Edited by Roger D. Woodard
Publisher: Cambridge University Press
Print Publication Year: 2008
Online Publication Date:September 2009
Chapter DOI: http://dx.doi.org/10.1017/CBO9780511486845.007
HISTORICAL AND CULTURAL CONTEXTS
Palaic was once the spoken language of the land of Palā, generally agreed to have been located to the northwest of Hittite territory across the Halys River (modern Kizil Irmak) in what is now north central Turkey. The country name is surely reflected in the later classical Blaëne and Paphlagonia. Palaic is attested in scarcely a dozen ritual fragments from the cuneiform archives of the ancient Hittite capital Hattuša (modern Boğazköy). The documents are contemporary with the Hittite (sixteenth to thirteenth centuries BC), including a couple of manuscripts from the Old Hittite period.

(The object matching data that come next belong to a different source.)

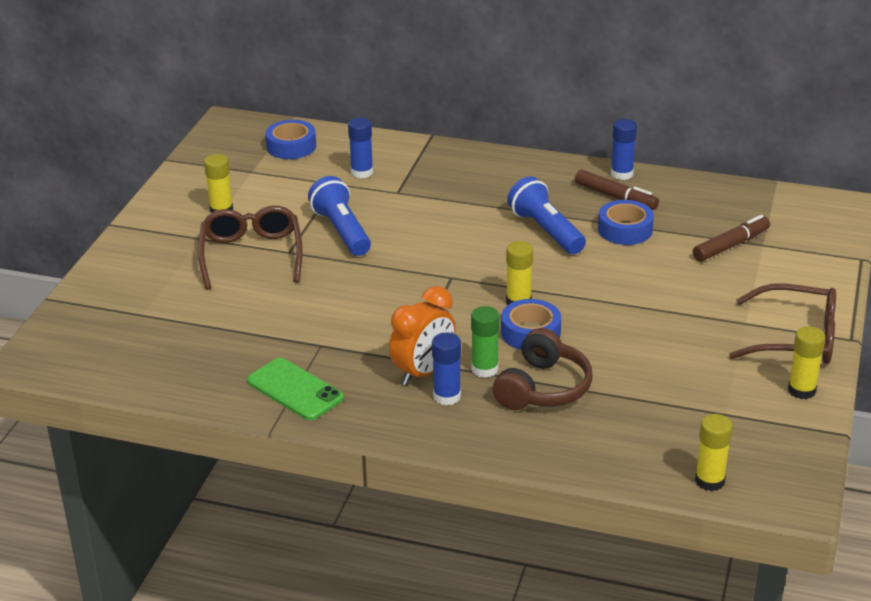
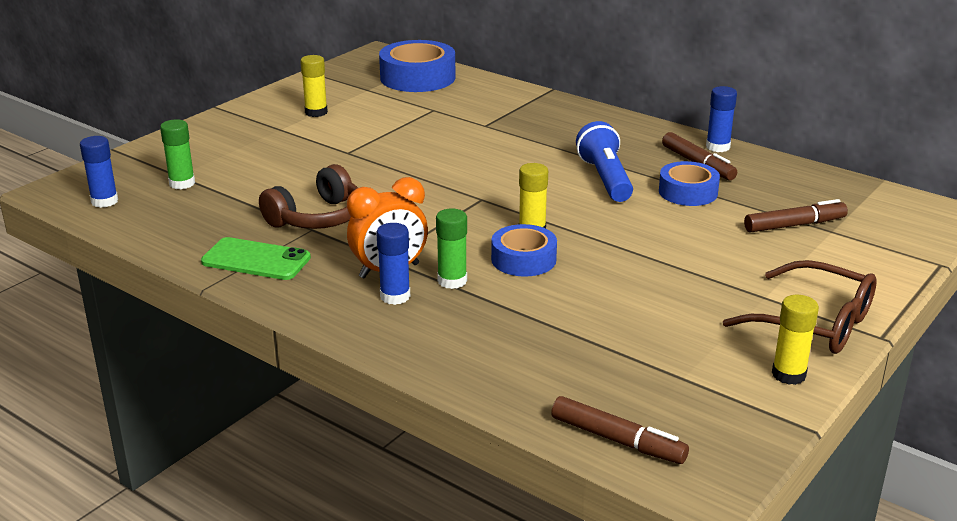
camera: 20 degrees right, 5 degrees down
brown glasses [198,206,303,290] -> none
green phone [247,358,344,420] -> green phone turned 45 degrees counterclockwise [201,237,311,280]
blue tape [265,120,316,159] -> blue tape [379,40,456,92], size x1.58
blue flashlight [308,176,371,256] -> none
blue glue stick [348,117,373,179] -> blue glue stick moved to [80,136,118,208]
brown headphones [493,328,593,410] -> brown headphones moved to [259,164,358,229]
yellow glue stick [695,414,733,491] -> brown marker [551,396,689,464]
none -> green glue stick [160,119,195,189]

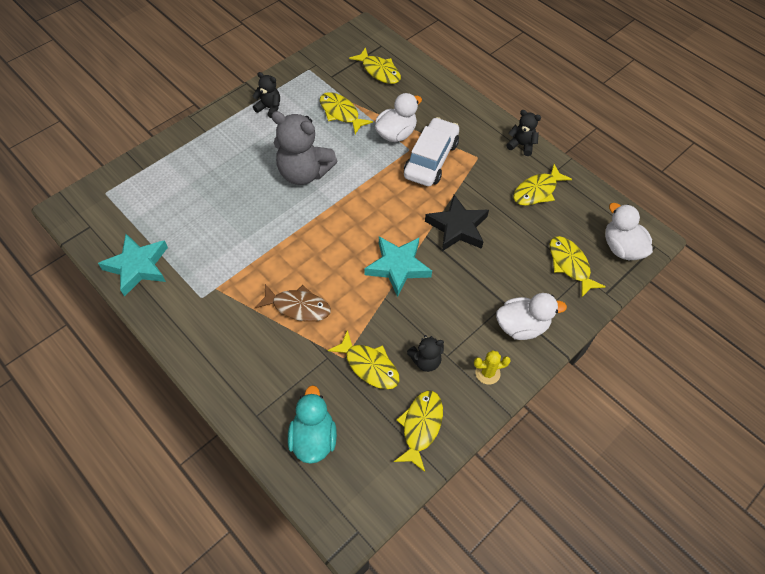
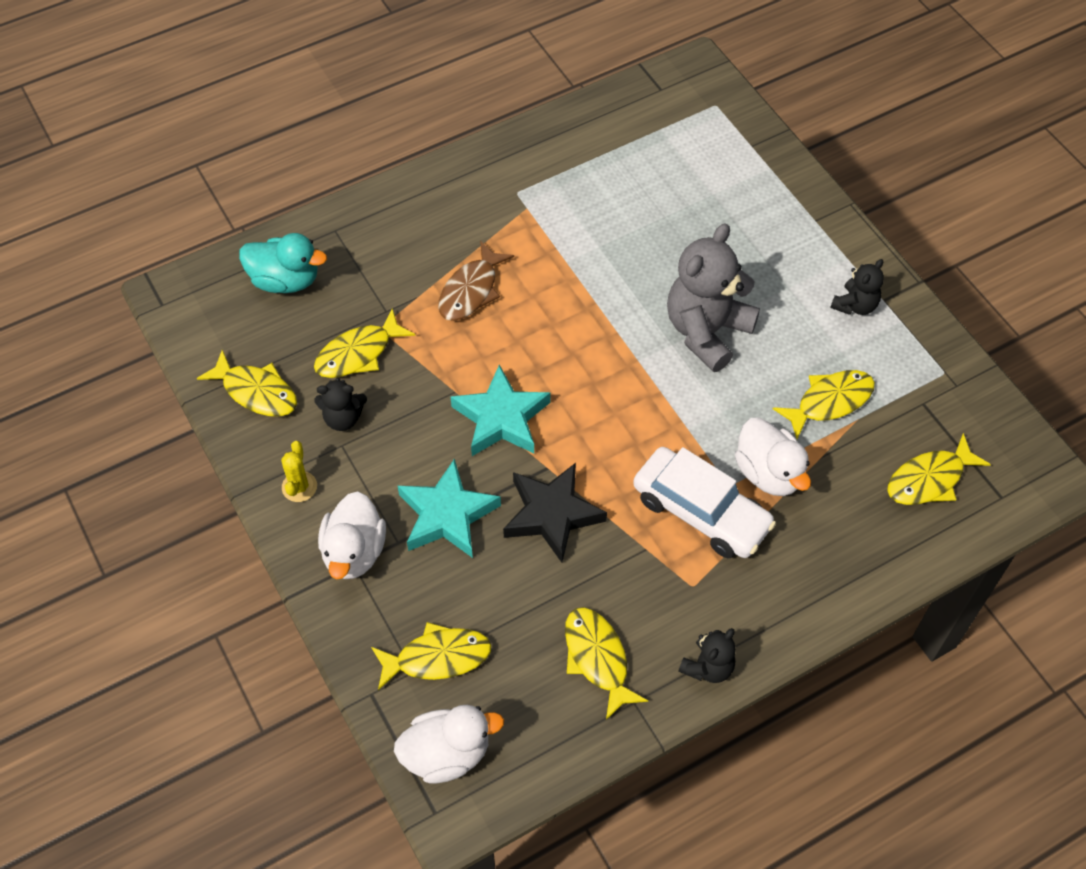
camera: 105 degrees right, 0 degrees up
turquoise star [98,234,168,297] -> turquoise star moved to [398,458,501,558]
black teddy bear [407,335,444,372] -> black teddy bear turned 90 degrees counterclockwise [314,378,367,431]

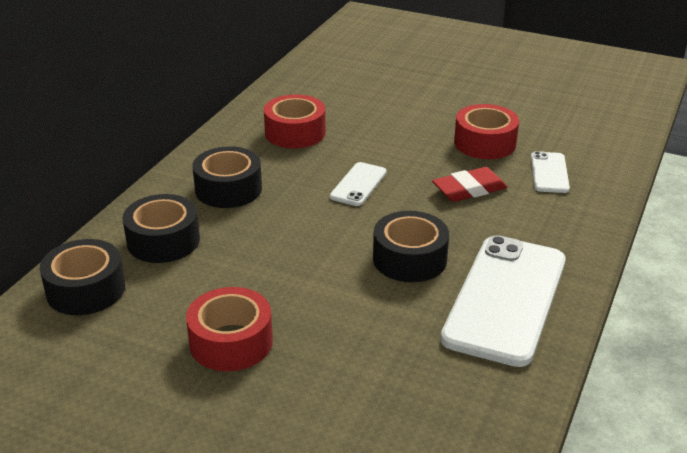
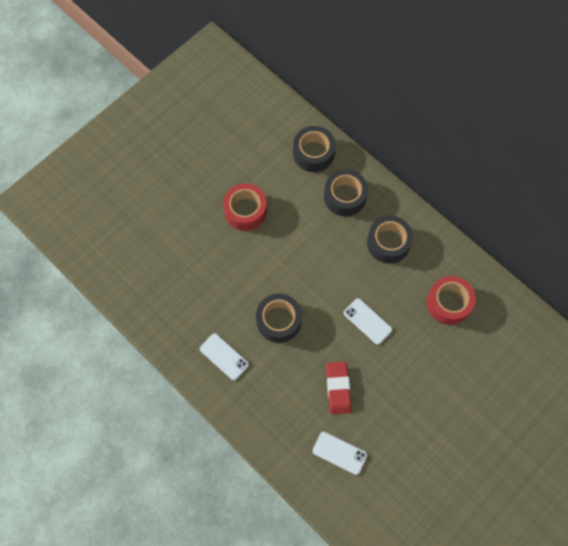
camera: 110 degrees right, 35 degrees up
white phone [441,235,566,367] -> white phone [200,333,249,380], size x0.47
red tape [454,104,519,159] -> none

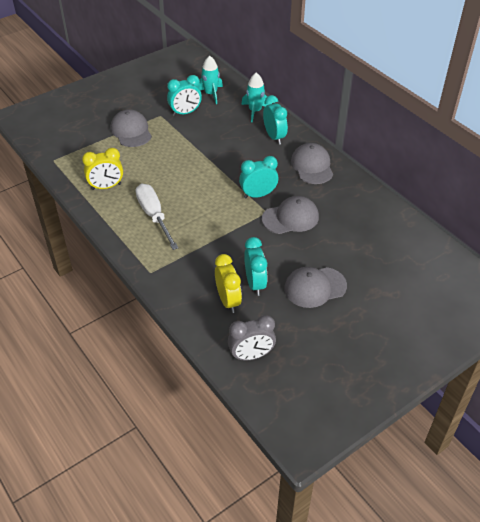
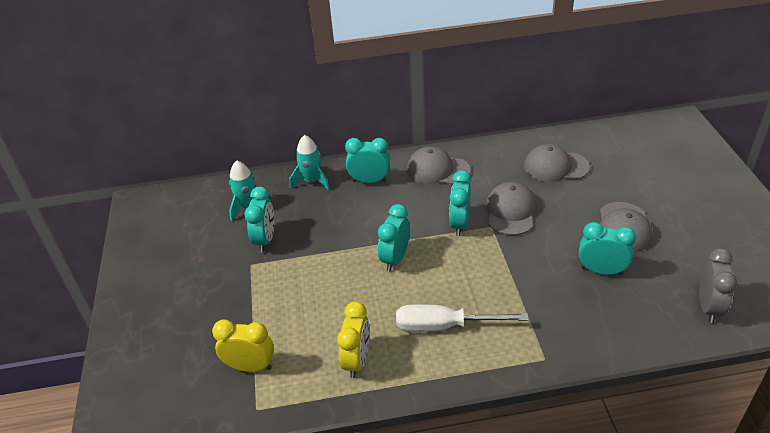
camera: 60 degrees left, 5 degrees down
grey cap [110,109,152,147] -> grey cap moved to [524,144,590,182]
yellow clock [215,254,242,313] -> yellow clock moved to [212,319,274,372]
none -> turquoise clock [378,204,410,271]

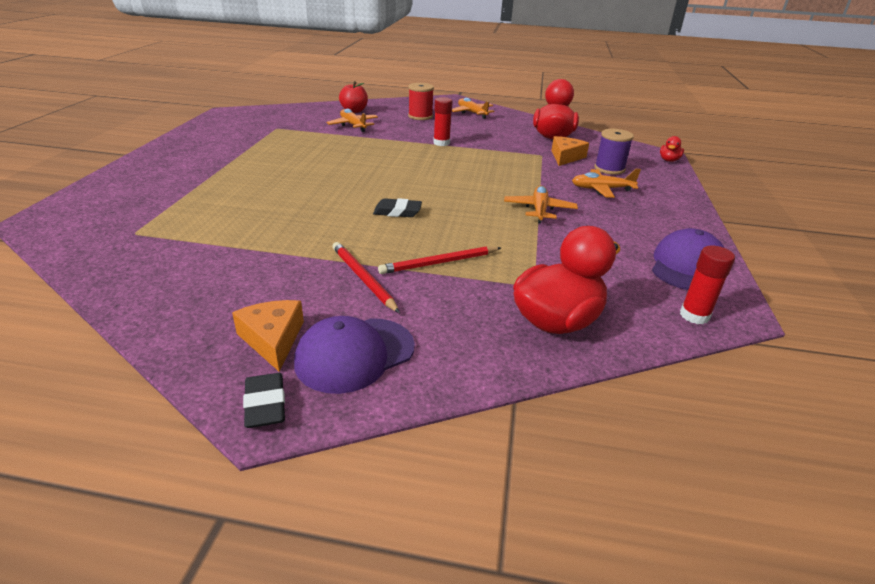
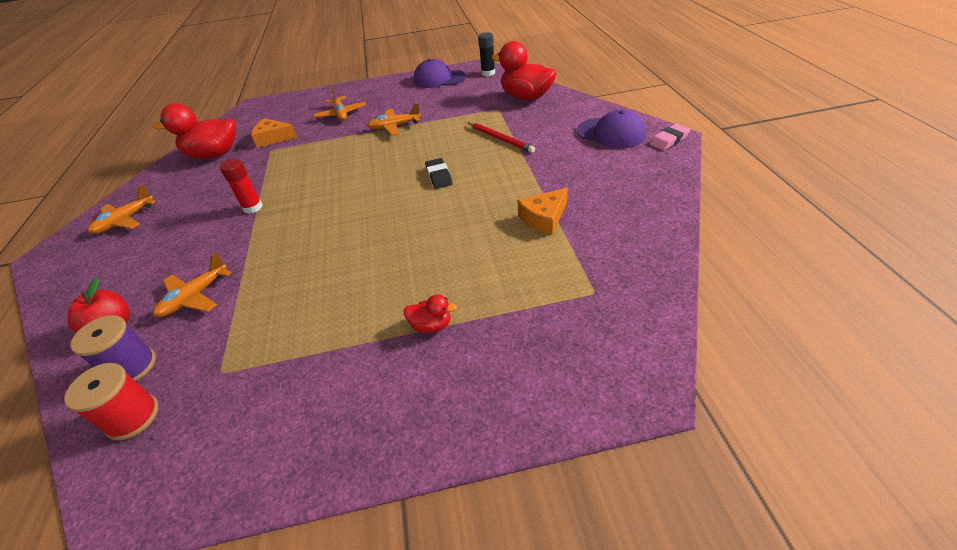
camera: 105 degrees left, 10 degrees up
orange cheese [232,300,304,372] -> orange cheese moved to [517,188,568,235]
black eraser [243,373,285,428] -> pink eraser [650,124,690,151]
red pencil [332,242,400,313] -> none
red spool [408,83,434,120] -> red spool moved to [64,363,159,440]
purple spool [594,129,634,175] -> purple spool moved to [70,315,156,381]
red duck [660,136,684,162] -> red duck moved to [404,295,457,333]
red glue stick [680,246,735,324] -> black glue stick [478,32,495,76]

What little Palaic we have owes its preservation to liturgical use by the Hittites, chiefly for the cult of the Hattic god Za/iparfa. Palā, mentioned in the Old Hittite Laws as one of the three divisions of the Hittite state along with Hatti and Luwiya, appears only rarely in later texts. Its decline in importance is sometimes attributed to the depredations of the Kaskeans, a people of the northern mountains who caused serious problems for the Hittites throughout their history. It is likely that Palaic was extinct as a spoken language by the thirteenth century, and it may well have been so by the time of our earliest texts in the sixteenth. The extremely sparse documentation makes all aspects of the following description provisional. Palaic is interpreted largely in light of the much better attested Hittite so far as the facts permit.